In the process of pondering this and other things, and going to Wiscon the scandalous year a slash fanfic was on the longlist of nominations and everyone was yelling at everyone about it, I started trying to develop a definition of genre which actually represents how I see genre functioning in real life. Basically, since I'm a crit theorist, it's based on economics: genre depends on marketing niche. (And why couldn't I think of that lovely soundbite when I was writing my presentation for wiscon?)!!! So among genres, the literary genre, which is of course generally seen as a non-genre by literary-trained people, is the "real" term for what the literary world -- academy and traditional -- defines as "good."

Does that make sense? It's really hard to summarise what I hope will end up a chapter in a critical analysis and ethnography of fandom as a site of struggle.

your point on themes is well-taken, btw.
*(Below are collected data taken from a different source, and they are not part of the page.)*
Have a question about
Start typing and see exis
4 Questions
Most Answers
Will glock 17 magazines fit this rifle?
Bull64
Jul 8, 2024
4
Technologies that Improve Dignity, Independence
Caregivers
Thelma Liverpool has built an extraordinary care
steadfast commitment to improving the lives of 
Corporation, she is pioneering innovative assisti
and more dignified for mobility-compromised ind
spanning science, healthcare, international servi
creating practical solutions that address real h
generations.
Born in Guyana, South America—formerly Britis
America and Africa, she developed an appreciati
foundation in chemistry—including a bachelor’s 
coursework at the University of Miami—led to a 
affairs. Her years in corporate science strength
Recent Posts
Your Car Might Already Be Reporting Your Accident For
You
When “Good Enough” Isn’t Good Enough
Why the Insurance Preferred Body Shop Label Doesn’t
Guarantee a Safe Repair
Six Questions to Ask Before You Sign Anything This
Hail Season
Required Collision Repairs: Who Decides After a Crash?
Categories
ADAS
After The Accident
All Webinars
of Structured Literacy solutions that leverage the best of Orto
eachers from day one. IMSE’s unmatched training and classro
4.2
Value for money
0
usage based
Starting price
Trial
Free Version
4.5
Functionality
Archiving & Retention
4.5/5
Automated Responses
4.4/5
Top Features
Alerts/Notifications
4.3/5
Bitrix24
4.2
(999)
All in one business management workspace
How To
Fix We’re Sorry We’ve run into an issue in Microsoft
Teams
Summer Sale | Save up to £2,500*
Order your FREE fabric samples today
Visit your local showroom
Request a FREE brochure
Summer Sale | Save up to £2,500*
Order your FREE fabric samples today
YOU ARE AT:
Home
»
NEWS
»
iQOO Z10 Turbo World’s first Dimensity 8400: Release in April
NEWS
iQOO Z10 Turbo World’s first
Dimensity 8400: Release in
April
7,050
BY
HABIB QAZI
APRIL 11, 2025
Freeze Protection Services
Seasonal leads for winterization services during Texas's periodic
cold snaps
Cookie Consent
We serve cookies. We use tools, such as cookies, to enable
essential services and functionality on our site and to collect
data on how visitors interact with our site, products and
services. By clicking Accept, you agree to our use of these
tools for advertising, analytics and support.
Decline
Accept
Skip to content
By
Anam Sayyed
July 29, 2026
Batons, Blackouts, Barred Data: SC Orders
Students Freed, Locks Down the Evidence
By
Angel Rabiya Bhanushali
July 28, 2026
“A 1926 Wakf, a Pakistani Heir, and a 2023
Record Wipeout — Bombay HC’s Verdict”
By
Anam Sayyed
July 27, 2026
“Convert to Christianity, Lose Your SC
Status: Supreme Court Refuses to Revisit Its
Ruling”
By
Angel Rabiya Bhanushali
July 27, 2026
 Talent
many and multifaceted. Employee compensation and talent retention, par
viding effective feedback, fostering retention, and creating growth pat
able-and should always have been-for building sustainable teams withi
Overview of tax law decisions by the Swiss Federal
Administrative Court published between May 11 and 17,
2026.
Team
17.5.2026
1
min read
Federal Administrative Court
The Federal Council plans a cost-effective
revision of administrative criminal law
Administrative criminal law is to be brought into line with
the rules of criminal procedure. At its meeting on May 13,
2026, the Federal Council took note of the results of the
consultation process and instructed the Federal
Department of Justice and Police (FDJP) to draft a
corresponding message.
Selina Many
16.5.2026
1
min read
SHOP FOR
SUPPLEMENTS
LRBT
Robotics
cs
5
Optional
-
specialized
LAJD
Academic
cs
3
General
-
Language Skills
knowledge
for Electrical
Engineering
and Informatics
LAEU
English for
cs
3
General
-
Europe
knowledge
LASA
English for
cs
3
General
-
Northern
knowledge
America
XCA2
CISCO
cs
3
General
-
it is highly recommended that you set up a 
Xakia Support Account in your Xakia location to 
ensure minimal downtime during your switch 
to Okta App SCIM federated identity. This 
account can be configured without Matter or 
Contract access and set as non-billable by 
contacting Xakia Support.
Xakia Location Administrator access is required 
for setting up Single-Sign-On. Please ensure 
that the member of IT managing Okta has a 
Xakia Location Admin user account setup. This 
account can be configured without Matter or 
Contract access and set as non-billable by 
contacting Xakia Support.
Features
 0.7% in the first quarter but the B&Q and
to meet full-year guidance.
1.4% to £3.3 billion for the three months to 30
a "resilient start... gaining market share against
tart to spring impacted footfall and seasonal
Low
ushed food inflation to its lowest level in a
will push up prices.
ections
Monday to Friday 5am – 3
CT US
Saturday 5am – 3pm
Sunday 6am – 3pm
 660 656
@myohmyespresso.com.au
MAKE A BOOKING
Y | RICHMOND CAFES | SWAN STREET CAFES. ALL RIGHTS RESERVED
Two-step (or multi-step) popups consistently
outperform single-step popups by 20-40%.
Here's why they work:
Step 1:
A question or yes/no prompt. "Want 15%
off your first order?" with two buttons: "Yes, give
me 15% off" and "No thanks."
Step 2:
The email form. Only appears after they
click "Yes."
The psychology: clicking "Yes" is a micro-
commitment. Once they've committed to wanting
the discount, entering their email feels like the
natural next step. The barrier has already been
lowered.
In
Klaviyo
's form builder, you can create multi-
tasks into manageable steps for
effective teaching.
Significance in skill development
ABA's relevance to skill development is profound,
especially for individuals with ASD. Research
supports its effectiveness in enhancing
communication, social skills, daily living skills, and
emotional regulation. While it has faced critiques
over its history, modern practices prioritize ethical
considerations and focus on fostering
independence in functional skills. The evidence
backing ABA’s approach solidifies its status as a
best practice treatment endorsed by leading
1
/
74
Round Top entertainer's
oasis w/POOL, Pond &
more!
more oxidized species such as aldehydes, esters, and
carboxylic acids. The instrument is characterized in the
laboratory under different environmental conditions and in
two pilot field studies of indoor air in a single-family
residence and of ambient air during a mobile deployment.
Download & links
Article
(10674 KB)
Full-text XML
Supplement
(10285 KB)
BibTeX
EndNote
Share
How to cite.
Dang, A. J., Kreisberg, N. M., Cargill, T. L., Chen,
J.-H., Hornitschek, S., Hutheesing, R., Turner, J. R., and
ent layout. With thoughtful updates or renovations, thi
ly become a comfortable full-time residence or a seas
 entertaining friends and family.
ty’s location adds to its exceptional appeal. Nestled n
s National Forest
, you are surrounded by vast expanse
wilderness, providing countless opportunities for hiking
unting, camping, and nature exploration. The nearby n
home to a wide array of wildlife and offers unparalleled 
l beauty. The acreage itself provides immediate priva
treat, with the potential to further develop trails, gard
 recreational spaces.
I'm biased here, because I always interpret themes from my own bias and tend to miss the writers' intention of what the theme is. I think Sarasgirl also has that, and some of the others as well (like Resonance). I prefer stories where people are complicated and no one's perfect, but some try to be good more than others -- so I guess that's the connecting theme for me.

Gads, and I still haven't commented on your literary comments! I have opinions, but will save them for a time when I've already committed less verbiage. Suffice it to say, we studied Ethan Frome and Silas Marner, neither of them inspiring. I loved thackeray since I was 13, and read him without knowing it was literature, which helped -- teachers of the literary genre ask the wrong questions, generally, imnsho. You understand, I was a maverick English major all the way to my MFA-poetry, at which point I saw the light and switched fields to Rhetoric, where I fit nicely. So I do tend to think of my writing as Art, and the workshops at UW helped me along there. The Iowa workshop as far as I can tell seem to think of Fiction as something a little more... well, like a craft, I suppose. No arete. I am absolutely convinced that the "look how clever I am" phenomenon you describe -- and I totally agree with -- comes from the Iowa workshop primarily. Remind me sometime to tell you about me watching "The World According to Garp" with a less cynical poet. Workshops are extremely useful, but dangerous places: shove-tail-in-mouth-and-swallow sort of places, demanding ever more inventive style and ever less real people.

I'll talk about Seattle in the other post! Love to hear your comments on this. What is your profession?